Published November 3, 2021
Nabil al-Kurd, a Palestinian resident of the Sheikh Jarrah neighbourhood of east Jerusalem, points to his family's name on a banner naming all of the neighbourhood's families under threat of forced displacement from their homes by Jewish settlers. — AP
Nabil al-Kurd, a Palestinian resident of the Sheikh Jarrah neighbourhood of east Jerusalem, points to his family's name on a banner naming all of the neighbourhood's families under threat of forced displacement from their homes by Jewish settlers. — AP

JERUSALEM: Palestinian families on Tuesday rejected an offer that would have delayed their eviction by Jewish settlers in a tense Jerusalem neighbourhood, where protests and clashes helped ignite the 11-day Gaza war in May.

The four families in the Sheikh Jarrah neighbourhood near the Old City said their decision springs from our belief in the justice of our cause and our right to our homes and our homeland. They said that rather than submit to an unjust agreement they would rely on the Palestinian street to raise international awareness of their plight.

The proposal floated by Israel’s Supreme Court last month would have made them protected tenants, blocking any eviction and demolition order for at least the next 15 years, according to Ir Amim, an Israeli rights group that closely follows developments in the city.

The families would have been able to continue arguing their case in Israeli courts. But it would have forced them to at least temporarily attest to the settlers’ ownership of the properties, which could weaken the families’ case going forward, and pay rent to the settlers.

The four families are among dozens in Jerusalem who are threatened with eviction by Jewish settler organisations in several cases that have been working their way through the Israeli court system for decades.

The settlers are making use of an Israeli law that allows them to claim properties that were owned by Jews prior to the 1948 war surrounding Israel’s creation.
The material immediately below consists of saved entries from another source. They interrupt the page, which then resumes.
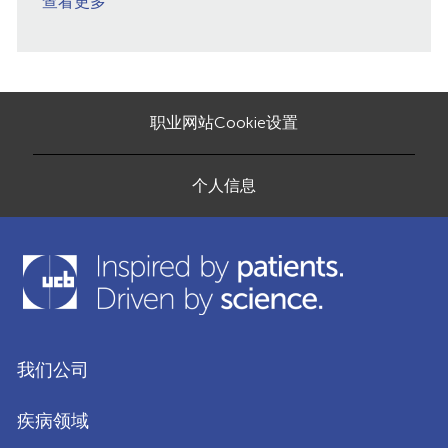
查看更多
职业网站Cookie设置
个人信息
我们公司
疾病领域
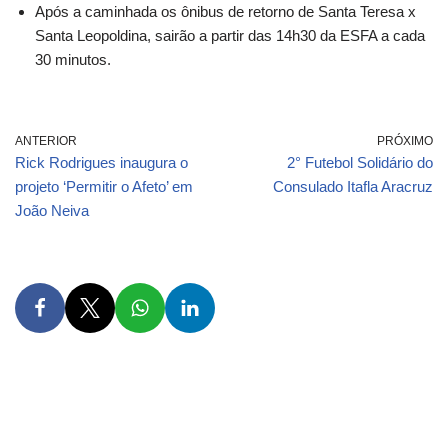
Após a caminhada os ônibus de retorno de Santa Teresa x
Santa Leopoldina, sairão a partir das 14h30 da ESFA a cada
30 minutos.
ANTERIOR
PRÓXIMO
Rick Rodrigues inaugura o
2° Futebol Solidário do
projeto ‘Permitir o Afeto’ em
Consulado Itafla Aracruz
João Neiva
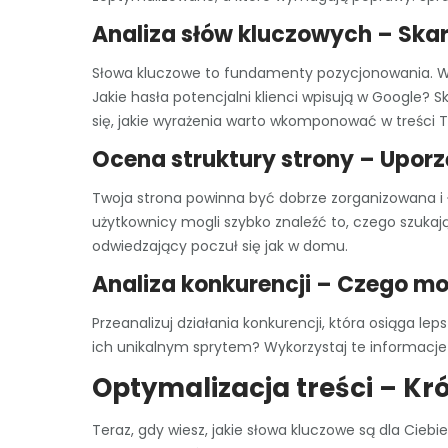
Analiza słów kluczowych – Ska
Słowa kluczowe to fundamenty pozycjonowania. Wy
Jakie hasła potencjalni klienci wpisują w Google? S
się, jakie wyrażenia warto wkomponować w treści T
Ocena struktury strony – Uporz
Twoja strona powinna być dobrze zorganizowana i ł
użytkownicy mogli szybko znaleźć to, czego szukają
odwiedzający poczuł się jak w domu.
Analiza konkurencji – Czego mo
Przeanalizuj działania konkurencji, która osiąga le
ich unikalnym sprytem? Wykorzystaj te informacje 
Optymalizacja treści – Kr
Teraz, gdy wiesz, jakie słowa kluczowe są dla Ciebi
Palestinians who lost homes, properties and lands in the same conflict do not have the right to recover them.

There was no immediate comment from the settlers, but Jerusalem Deputy Mayor Arieh King, a staunch supporter, said they had accepted the offer.

The families, who are originally from what is now Israel, say the Jordanian government granted them the land on which their homes were later built in exchange for their refugee status after it assumed control of the West Bank and east Jerusalem in 1948. They have been living there ever since.

Israel has portrayed the matter as a private real-estate dispute, but the Palestinians and human rights groups view it as a coordinated attempt to push Palestinian residents out of Jerusalem and change the city’s identity.